For some time Eagle Voice waited too, his eyes closed, his chin on his chest. I put a chunk of cottonwood in the sheet-iron stove, and still he sat motionless. It seemed that he had lost interest in his story, or had fallen asleep.
“And then what happened?” I asked at length.
“I was thinking about my father,” he said, looking through me and far away. “I was thinking how young he was then. If he could come back now, he would be like my grandson.” Then he fell to brooding again with his chin on his chest.
“And did the horses go over at last?” I urged.
He came slowly out of his daydream, as though reluctant to continue.
“It was the new medicine power,” he said, “and they were afraid; but our warriors were very brave. They had gone away from the creek valley below us, and only a few were lying along the top of the creek bank, waiting for something.

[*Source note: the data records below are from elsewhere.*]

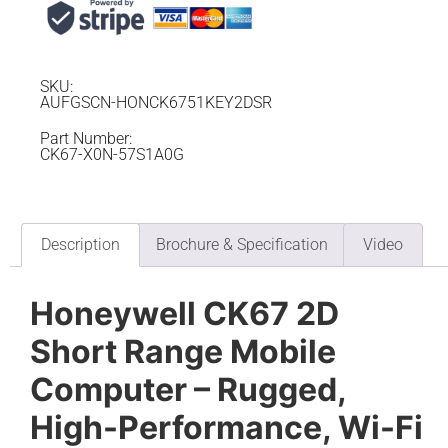
SKU:
AUFGSCN-HONCK6751KEY2DSR
Part Number:
CK67-X0N-57S1A0G
Description
Brochure & Specification
Video
Honeywell CK67 2D
Short Range Mobile
Computer – Rugged,
High-Performance, Wi-Fi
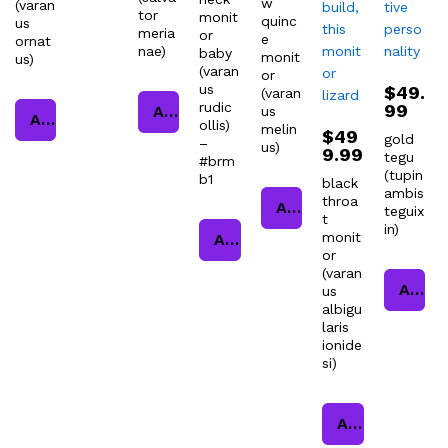
w
(varan
tor
monit
quinc
us
meria
or
e
ornat
nae)
baby
monit
us)
(varan
or
us
$
49.
(varan
rudic
99
Add to cart
us
Add to cart
ollis)
melin
$
49
gold
–
us)
9.99
tegu
#brm
(tupin
b1
black
ambis
throa
Add to cart
teguix
t
in)
monit
Add to cart
or
(varan
Add to cart
us
albigu
laris
ionide
si)
Add to cart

“Then there was a great wind of singing all at once over to the right towards where the sun goes down. They were coming out of a draw there, all afoot and packed together like a wedge pointed at the ring of boxes; and it was a death-song they were singing all together! I have seen a mountain meadow full of flowers high up in the Pa Sapa [the Black Hills], and their war bonnets were like that meadow walking in a wind, and the wind was a death-song. It was long ago and I am old, but I see it and hear it yet. The high sun stared; the hills listened, the ring of boxes slept in the drowsy dung smoke.
“They did not hurry; but they came and came, swaying together in the wind of singing that they made—a loud wind dying, a low wind rising—loud and low, loud and low.
“Some horsebacks charged from over by the Little Piney, and a great cry went up from the women on the hills. And then—the ring of boxes was a whirling cloud again with that ripping thunder in it.
“They were coming faster now and we could hear their singing high above the thunder. We could see the point go dull and sharpen again, go dull and sharpen, until it was hidden in the whirling smoke. Then there was nothing to hear but the voices of the women like one great voice.
“Now our warriors would go over, and it would be finished. They had given themselves to death, and what could stop them? They would go over now, and it would be finished at last.”
The old man sat tense and breathless for a moment, peering narrow-eyed through and beyond the tent wall. Then the look of battle left his face and his eyes returned to mine. “It was the new medicine power,” he said wearily, “and it was stronger than ours. When they came out of the smoke, fleeing back towards the draw, they were like that blooming meadow in a hailstorm. Many, many were carrying their comrades on their backs, the wounded and the dead.”